Brasil. Este 21 de marzo se celebra el Día Internacional de la Eliminación de la Discriminación Racial, fecha que pasa con poca repercusión en Brasil, donde el Día de la Conciencia Negra, celebrado el 20 de noviembre, recuerda las luchas de los líderes antiesclavistas que se rebelaron contra la opresión.

Los brasileños afrodescendientes constituyen la segunda mayor nación negra del mundo, atrás solamente de Nigeria, con cerca de 86 millones de afrodescendientes.

La población negra se encuentra distribuida en todos los estados brasileños, aunque se concentra proporcionalmente en algunos: en 18 de las 27 unidades federativas las comunidades afrodescendientes son mayoritarias, con más del 50% de personas que se declaran negras o pardas.

Brasil fue el último país de América en abolir la esclavitud, en 1888, y aún hoy la población negra sufre graves problemas de discriminación.
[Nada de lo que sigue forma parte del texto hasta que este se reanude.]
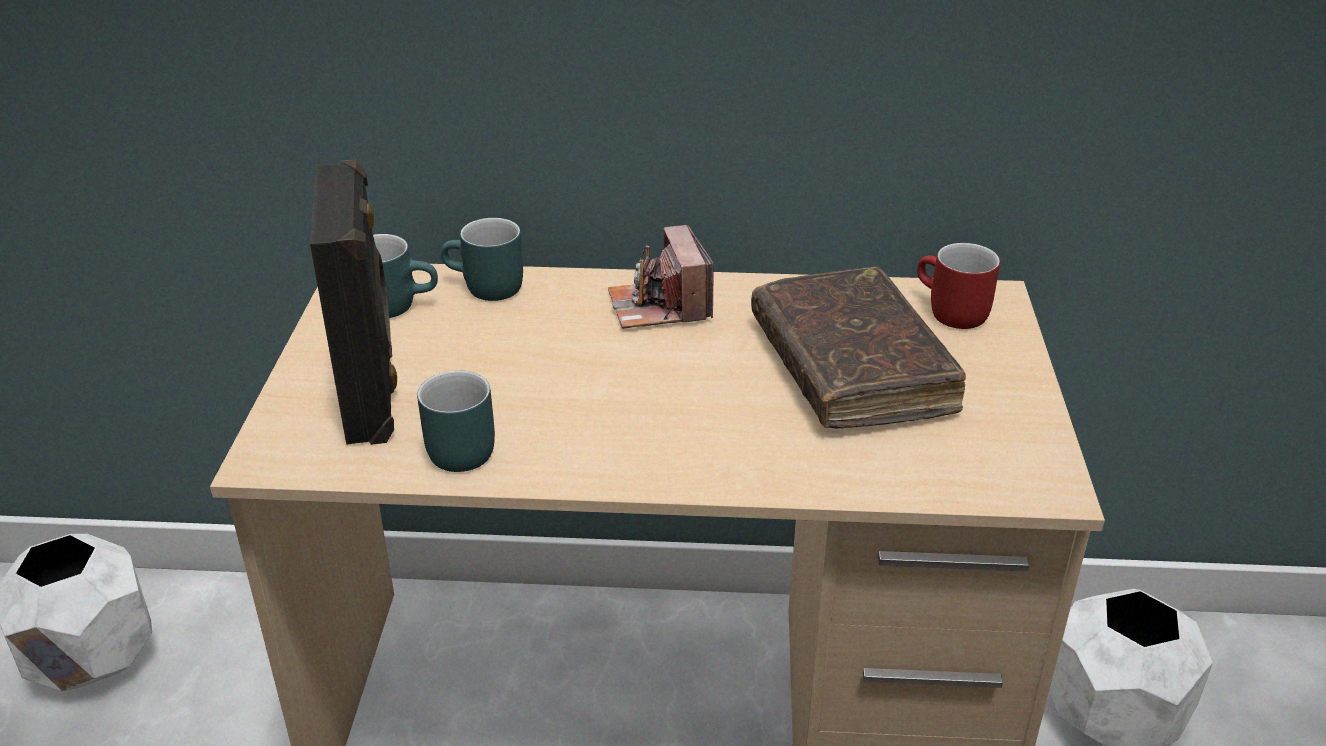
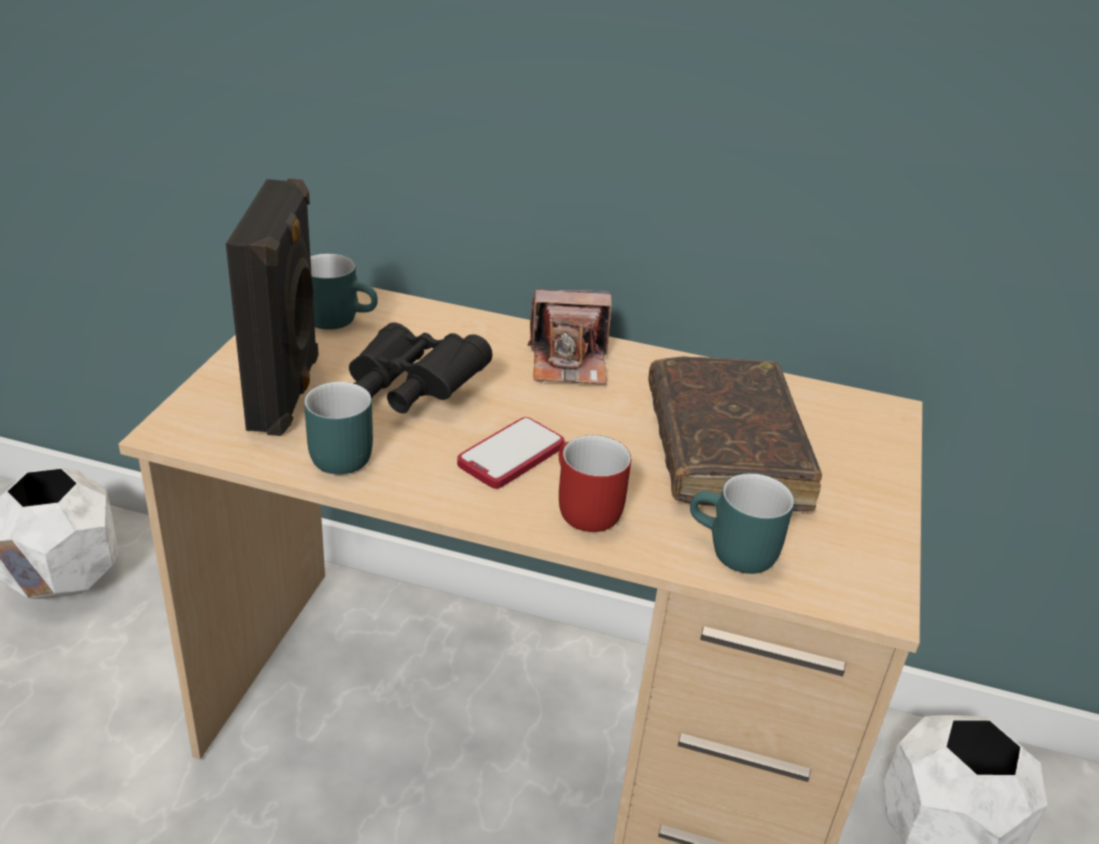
camera: 10 degrees right, 0 degrees up
(484, 289) = (421, 319): turquoise mug -> turquoise mug (732, 553)
(505, 368) = (410, 391): none -> black binoculars
(638, 415) = (511, 455): none -> phone
(659, 306) = (569, 362): camera -> camera turned 90 degrees counterclockwise
(948, 313) = (837, 417): red mug -> red mug (580, 508)

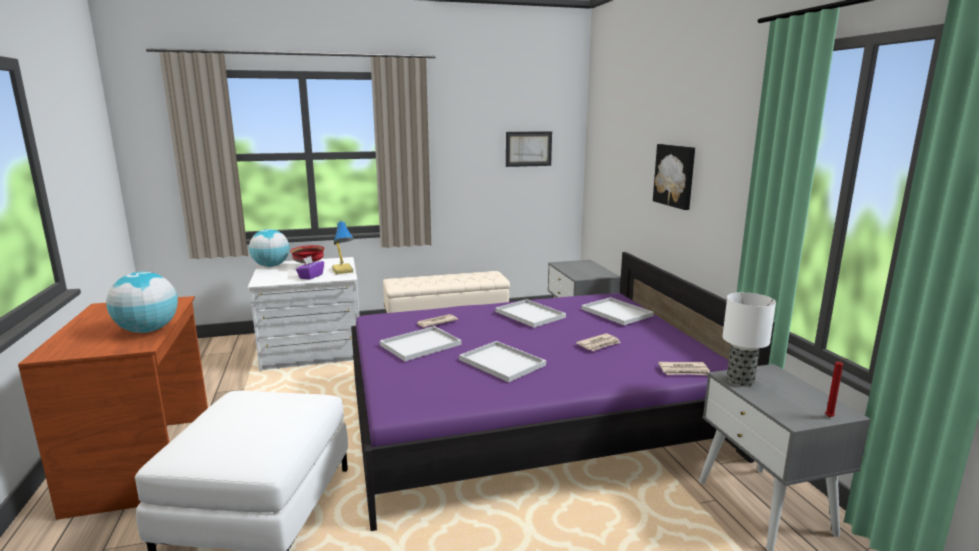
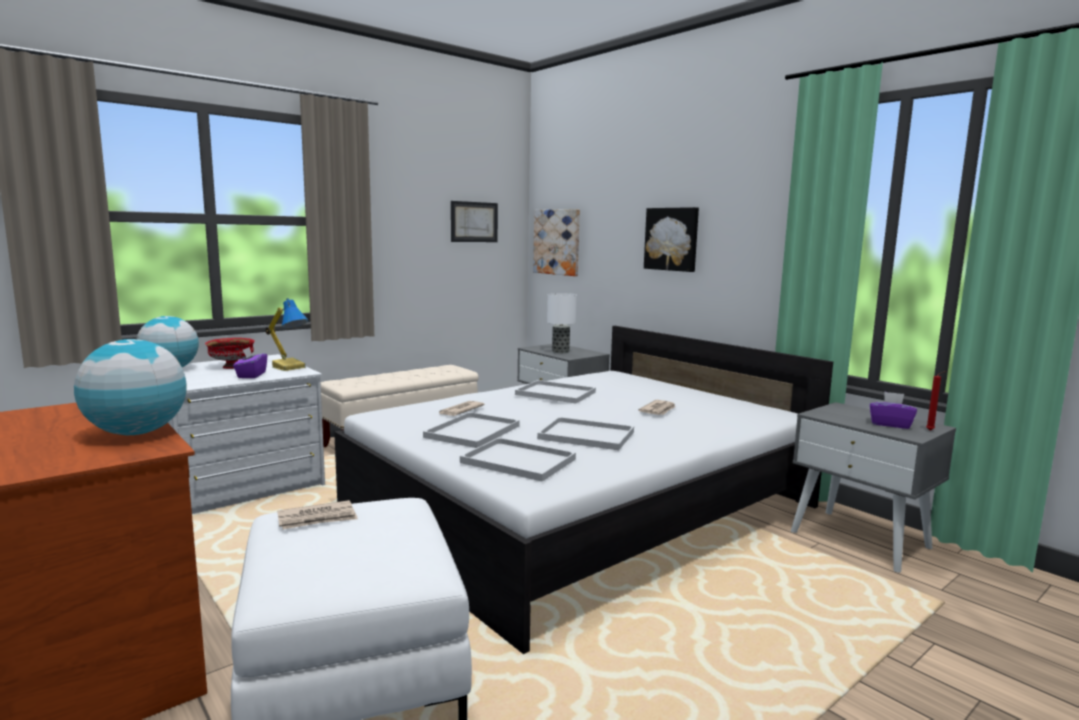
camera: 25 degrees left, 5 degrees down
(529, 416) = (582, 507): purple bed -> white bed
(601, 167) = (557, 242): none -> picture
(618, 312) = (639, 384): white tray -> white tray (520, 461)
(684, 371) = (761, 421): newspaper -> newspaper (317, 518)
(741, 381) = (832, 416): table lamp -> table lamp (561, 351)
(792, 401) = (890, 424): none -> purple tissue box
Para combatir la segregación heredada el gobierno implementa, desde inicios de este siglo, una serie de acciones afirmativas como la sanción del Estatuto de la Igualdad Racial en 2010, que creó el Sistema Nacional de Promoción de la Igualdad Racial (Sinapir), el cual articula las diferentes políticas para el combate a la discriminación y la intolerancia, incluyendo los niveles federal, estatal y municipal. También fueron creados órganos como la Secretaría de Promoción de la Igualdad Racial (Seppir), vinculada a la presidencia de la República, y todo un cuerpo legislativo para cumplir con eses objetivos.
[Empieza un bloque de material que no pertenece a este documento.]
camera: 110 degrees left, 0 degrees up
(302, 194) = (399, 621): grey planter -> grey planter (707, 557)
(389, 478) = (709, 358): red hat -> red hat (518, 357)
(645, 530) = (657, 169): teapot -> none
Las acciones afirmativas apuntan a tres objetivos: revertir la representación negativa de los afrodescendientes, promover la igualdad de oportunidades, y combatir el prejuicio y el racismo. En especial, ganó relevancia la creación de un sistema de cuotas raciales en las universidades, facilitando el acceso de la población afrodescendiente a la enseñanza superior.

Aún existen prejuicios. Para Claudia, una joven afrodescendiente originaria de Goiás (centro oeste) y profesora de psicología en Brasilia, esas acciones son un "punto de partida" en un largo esfuerzo que aún debe ser sostenido.

"Existe prejuicio y hay muchas cosas para cambiar, pero también tuvimos algunos avances. El prejuicio aún existe y aquí en Brasil es de esa forma más velada, que a veces es difícil de definir pero que acaba restringiendo oportunidades de acceso, de empleo, de garantía de derechos", aseguró.

Entre los miembros de su familia, Claudia es una de las primeras en haber completado una formación universitaria, lo que atribuye a una mayor facilidad de acceso vinculada al programa Prouni, creado por el gobierno de Luiz Inácio Lula da Silva (2003-2010), que otorgó becas masivas a estudiantes de bajos recursos, con prioridad a los jóvenes afrodescendientes.

La resistencia de algunos sectores de la sociedad brasileña hizo que las acciones afirmativas llegaran a ser cuestionadas judicialmente, pero en 2012 el Supremo Tribunal Federal (STF) decidió que son constitucionales y esenciales para la reducción de las desigualdades y la discriminación.

Según Natalia Fontoura, especialista en políticas públicas y gestión del Instituto de Investigación Económica Aplicada, la desigualdad se percibe fuertemente en el área económica, donde es sentida sobre todo por las mujeres afrodescendientes, la mayoría de las veces jefas de familia.

"A pesar de algunos cambios importantes, sobre todo de la población ocupada, la jerarquía permanece en el mercado de trabajo: hombres blancos, mujeres blancas, hombres negros, mujeres negras. La desventaja de las mujeres negras se ve en muchos indicadores", afirmó.

"Si comparamos mujeres negras con mujeres blancas, el analfabetismo de las mujeres negras es más del doble", apuntó, mostrando que las políticas de Estado tienen un impacto, las diferencias de color y raza permanecen a la vista.

Entre 1995 y 2015 la población adulta blanca con 12 años o más de estudio pasó del 12,5 al 25,9%. En el mismo período, la población negra con ese nivel de escolaridad pasó de un 3,3 al 12%, un aumento de casi cuatro veces, pero que significa realmente que la población afrodescendiente sólo llegó hasta hace poco al nivel que la población blanca tenía veinte años atrás.

"Aquí en Brasil podemos decir que la pobreza tiene una cara, y esa cara es negra. Pobreza y cuestión racial mantienen una relación casi directa. El prejuicio determina no sólo la condición social y financiera. Por más que se diga que hay movilidad social, las personas comienzan a poder estudiar, pero con el mismo currículum que un blanco, el negro es dejado atrás", resaltó Claudia.